The infringement of rights of way was not the sort of unlawfulness contemplated by the authorities as preventing an easement from arising under the doctrine of lost modern grant: Bakewell Management Ltd v Brandwood [2004] UKHL 14; [2004] 2 EGLR 15; [2004] 20 EG 168 considered. There was no question of ultra vires or of any crime being committed. Moreover, the grant of the claimed easement could only be unlawful as against the beneficiary of the right of way. The defendant was the holder of that right of way and could consent to the right to park so far as she was able to do so on her own behalf. There was no infringement of the defendant’s own rights in such circumstances.

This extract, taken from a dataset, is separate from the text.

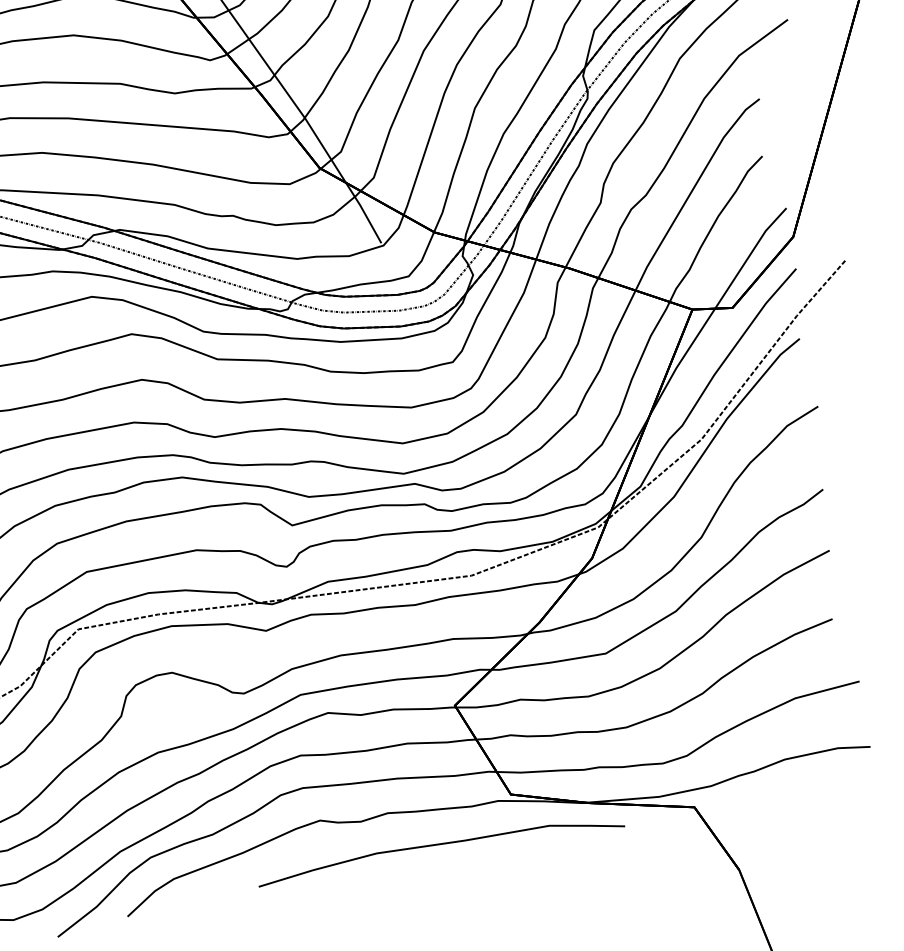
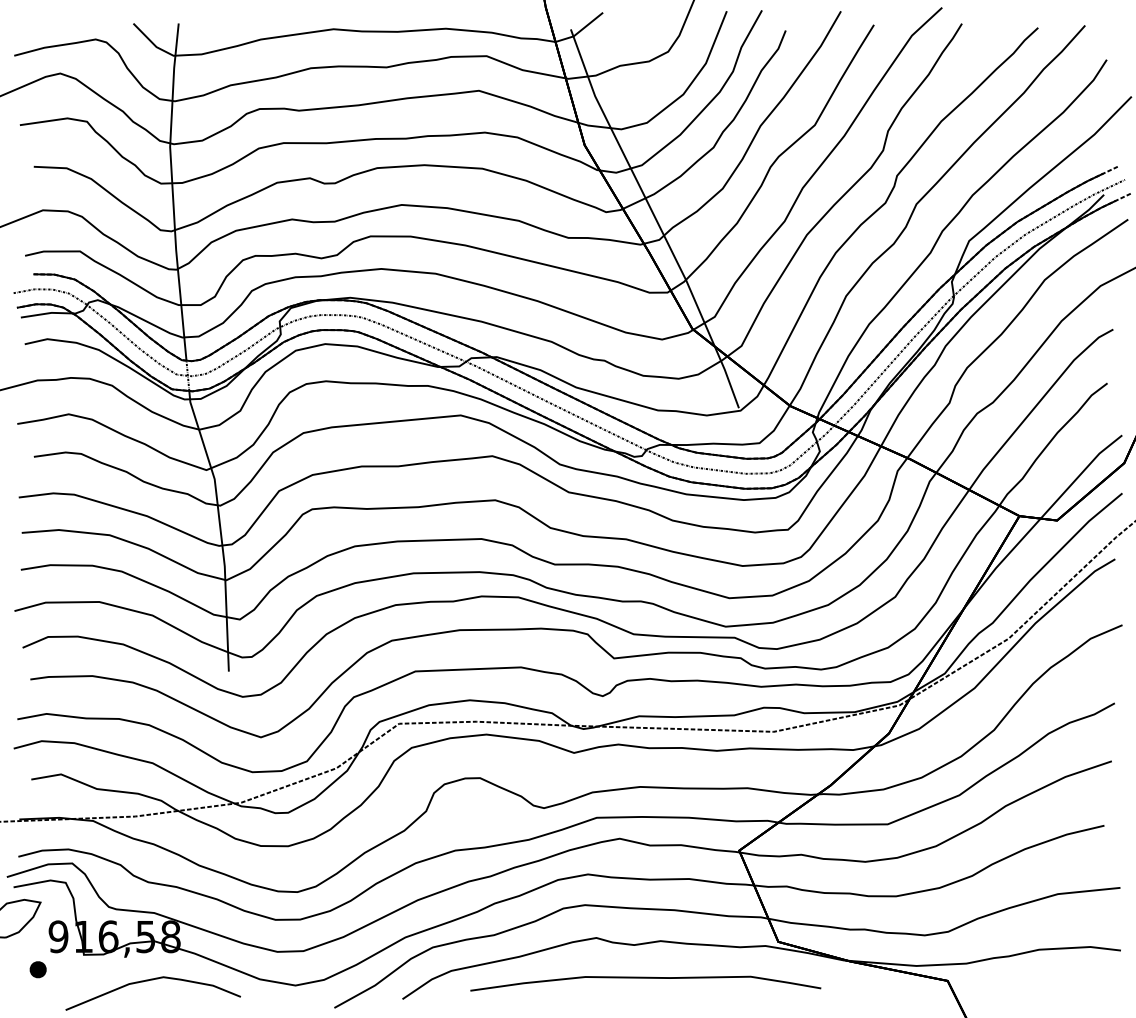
part: (440, 850) -> (645, 983), moved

The acquisition of rights by adverse possession or by prescription was not so much through use as of right as through use “as of wrong” and against the will of one of the parties, in the absence of any permission. The use of the three areas of the petrol station site for parking had originally been without the permission of the owners of that land. Although parking on the three areas had been with the consent of the landowners for a period from late 2003, during the currency of the tenancy at will and subsequent lease granted to the defendant’s husband, that did not mean that the previous period of use was permissive. Consequently, the defendant was entitled to a right to park in the three areas.

Edward Denehan (instructed by Devonshires Solicitors) appeared for the claimant; David Holland QC (instructed by Shoosmiths LLP, of Birmingham) appeared for the defendant.